A report from Trinidad and Tobago’s Newsday.
WIFE, mother, community activist, stick-fighting enthusiast, Arimian, Queen of the Santa Rosa First Peoples.
These are just some of the roles — inhabited with gusto — by the late Carib Queen Jennifer Cassar, 66, who died last week. As she is today commemorated in Arima, we join the nation in mourning her passing and call on those left behind to continue her work of advancing recognition of the First Peoples.
Cassar was inaugurated Carib Queen in August 2011. She had succeeded Valentina Medina who had died in April that year.
“We expected to have Mrs Cassar with us for a very long time,” said Arima Mayor Lisa Morris-Julien last week when news of Cassar’s death broke. “She was loved by everyone, by her neighbours, by the entire community.”
While Cassar has left us too soon, her legacy will endure. She worked, at times quietly, at other times very publicly, to further the cause of the First Peoples. For instance, she represented the Santa Rosa First Peoples at the Third Indigenous Leaders’ Summit of the Americas in Panama City in April 2009.
In December of that year, she participated in a seminar on the UN Declaration on the Rights of Indigenous Peoples for the Caribbean in Port of Spain. Earlier this year she led a delegation in a courtesy call on President Paula Mae-Weekes.

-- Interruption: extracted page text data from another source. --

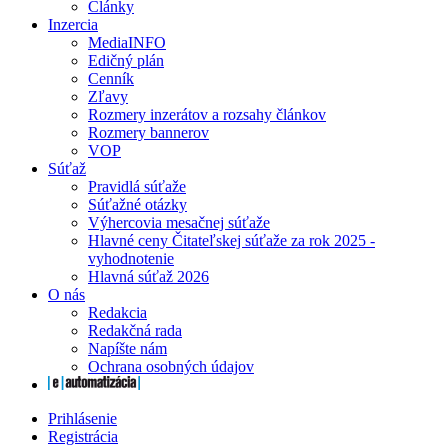
Články
Inzercia
MediaINFO
Edičný plán
Cenník
Zľavy
Rozmery inzerátov a rozsahy článkov
Rozmery bannerov
VOP
Súťaž
Pravidlá súťaže
Súťažné otázky
Výhercovia mesačnej súťaže
Hlavné ceny Čitateľskej súťaže za rok 2025 -
vyhodnotenie
Hlavná súťaž 2026
O nás
Redakcia
Redakčná rada
Napíšte nám
Ochrana osobných údajov
Prihlásenie
Registrácia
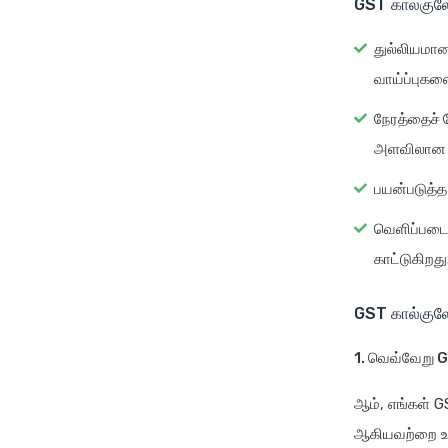
GST கால்குலே
துல்லியமான
வாய்ப்புகள
நேரத்தைச் ச
அளவிலான வண
பயன்படுத்த
வெளிப்படை
காட்டுகிறது
GST கால்குலேட
1. வெவ்வேறு G
ஆம், எங்கள் 
ஆகியவற்றை உள்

“She had always wholeheartedly embraced her indigenous identity and sought to encourage others to also take pride in their heritage,” the President said this week in tribute.
Cassar was the first queen to hold a secular job. She was born in Malabar to a half-Carib mother. Her maternal great-great-grandparents were of full Carib ancestry.
She joined the public service in 1971 and served in ministries with responsibility for education, community development, culture, sports, health and, finally, at the Judiciary.
She also served as a cultural activist for more than 30 years, as a member of the National Carnival Commission’s Regional Carnival Committee with responsibility for coordinating stickfighting competitions.
It was Cassar’s dream to establish an Amerindian village in Blanchisseuse and the Santa Rosa First Peoples Community was granted 100 acres from the State towards this venture. She also lived to see the grant of a historic one-off holiday on October 13 last year.
Arima has had six Carib Queens. The list includes Delores MacDavid nee Medrano (1875-1908), Maria Fuentes Werges Ojea (1908-1962), Edith Martinez nee Werges (1962-1987), Justa Werges (1988-2000), Valentina “Mavis” Medina (2000-2011) and Cassar nee Pile (2011-2018). The First Peoples will have a serious task ahead when it comes to designating a successor.